- Opening Delimiter -

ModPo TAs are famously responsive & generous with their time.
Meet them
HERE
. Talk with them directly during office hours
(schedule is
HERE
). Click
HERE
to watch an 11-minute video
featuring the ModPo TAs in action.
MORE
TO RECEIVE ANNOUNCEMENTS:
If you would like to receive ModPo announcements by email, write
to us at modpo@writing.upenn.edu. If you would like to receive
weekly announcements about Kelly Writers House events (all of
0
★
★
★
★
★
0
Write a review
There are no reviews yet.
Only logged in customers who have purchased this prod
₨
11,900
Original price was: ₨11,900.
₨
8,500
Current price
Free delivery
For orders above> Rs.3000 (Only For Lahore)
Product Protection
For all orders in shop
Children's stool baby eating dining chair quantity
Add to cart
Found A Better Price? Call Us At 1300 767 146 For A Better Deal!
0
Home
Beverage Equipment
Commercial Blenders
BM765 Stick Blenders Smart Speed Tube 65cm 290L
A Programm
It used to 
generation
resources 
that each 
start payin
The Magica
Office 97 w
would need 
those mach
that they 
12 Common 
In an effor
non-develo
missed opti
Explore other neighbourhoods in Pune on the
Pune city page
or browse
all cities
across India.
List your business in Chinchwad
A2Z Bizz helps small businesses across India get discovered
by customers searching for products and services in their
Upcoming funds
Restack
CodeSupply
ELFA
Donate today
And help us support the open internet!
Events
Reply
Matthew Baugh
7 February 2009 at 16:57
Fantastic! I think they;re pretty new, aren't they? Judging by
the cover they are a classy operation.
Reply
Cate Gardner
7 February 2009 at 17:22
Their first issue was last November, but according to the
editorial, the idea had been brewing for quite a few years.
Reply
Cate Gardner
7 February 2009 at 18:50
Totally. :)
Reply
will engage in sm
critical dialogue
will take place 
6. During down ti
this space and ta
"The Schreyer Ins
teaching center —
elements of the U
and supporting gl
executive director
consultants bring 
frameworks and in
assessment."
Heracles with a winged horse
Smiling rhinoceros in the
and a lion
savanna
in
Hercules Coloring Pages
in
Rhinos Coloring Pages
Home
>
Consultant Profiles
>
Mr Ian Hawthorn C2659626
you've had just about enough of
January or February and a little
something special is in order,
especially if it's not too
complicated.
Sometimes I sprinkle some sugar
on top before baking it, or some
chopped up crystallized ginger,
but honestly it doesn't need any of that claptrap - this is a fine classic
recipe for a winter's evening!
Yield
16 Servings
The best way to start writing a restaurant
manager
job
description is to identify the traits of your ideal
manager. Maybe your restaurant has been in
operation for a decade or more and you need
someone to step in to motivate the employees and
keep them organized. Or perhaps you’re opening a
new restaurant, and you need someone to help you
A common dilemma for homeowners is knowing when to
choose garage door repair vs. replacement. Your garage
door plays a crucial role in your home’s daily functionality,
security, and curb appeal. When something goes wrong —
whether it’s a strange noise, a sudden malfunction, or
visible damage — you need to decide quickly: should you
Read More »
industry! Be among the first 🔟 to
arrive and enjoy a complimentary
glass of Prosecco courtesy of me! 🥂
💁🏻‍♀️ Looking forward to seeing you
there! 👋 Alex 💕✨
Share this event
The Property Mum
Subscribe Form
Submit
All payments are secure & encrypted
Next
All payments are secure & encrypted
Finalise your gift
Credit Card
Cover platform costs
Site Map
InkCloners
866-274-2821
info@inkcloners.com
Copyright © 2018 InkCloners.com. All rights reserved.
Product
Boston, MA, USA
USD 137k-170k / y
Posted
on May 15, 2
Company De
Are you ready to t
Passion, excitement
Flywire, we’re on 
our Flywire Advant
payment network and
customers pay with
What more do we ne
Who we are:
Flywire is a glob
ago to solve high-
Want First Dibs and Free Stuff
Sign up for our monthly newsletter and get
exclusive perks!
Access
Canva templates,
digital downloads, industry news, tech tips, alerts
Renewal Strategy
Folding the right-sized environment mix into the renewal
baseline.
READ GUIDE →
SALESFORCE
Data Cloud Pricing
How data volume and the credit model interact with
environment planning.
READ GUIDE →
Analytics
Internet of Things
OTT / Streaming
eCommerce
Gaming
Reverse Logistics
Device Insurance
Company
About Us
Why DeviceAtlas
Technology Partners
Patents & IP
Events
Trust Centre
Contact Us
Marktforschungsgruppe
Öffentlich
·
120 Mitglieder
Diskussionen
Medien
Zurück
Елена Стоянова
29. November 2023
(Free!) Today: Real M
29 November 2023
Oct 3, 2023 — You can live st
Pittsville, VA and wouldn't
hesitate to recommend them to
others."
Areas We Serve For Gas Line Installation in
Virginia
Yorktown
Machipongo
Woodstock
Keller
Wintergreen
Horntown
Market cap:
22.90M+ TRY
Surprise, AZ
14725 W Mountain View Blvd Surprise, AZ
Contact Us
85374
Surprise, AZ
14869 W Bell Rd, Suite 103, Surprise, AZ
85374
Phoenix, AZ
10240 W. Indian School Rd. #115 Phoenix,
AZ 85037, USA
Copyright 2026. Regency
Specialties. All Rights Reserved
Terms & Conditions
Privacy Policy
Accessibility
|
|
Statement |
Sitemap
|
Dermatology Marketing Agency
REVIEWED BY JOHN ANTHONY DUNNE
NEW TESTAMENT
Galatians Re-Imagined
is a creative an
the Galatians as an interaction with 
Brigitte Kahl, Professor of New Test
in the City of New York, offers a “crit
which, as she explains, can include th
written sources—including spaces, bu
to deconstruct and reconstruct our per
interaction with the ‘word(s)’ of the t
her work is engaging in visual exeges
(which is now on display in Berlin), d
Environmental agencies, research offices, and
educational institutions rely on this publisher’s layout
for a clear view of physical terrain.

- Closing Delimiter -

- _Your objective_: Locate the string "operation" in the listing above and copy every line where it occurs.

- _Output below_:
the cover they are a classy operation.
operation for a decade or more and you need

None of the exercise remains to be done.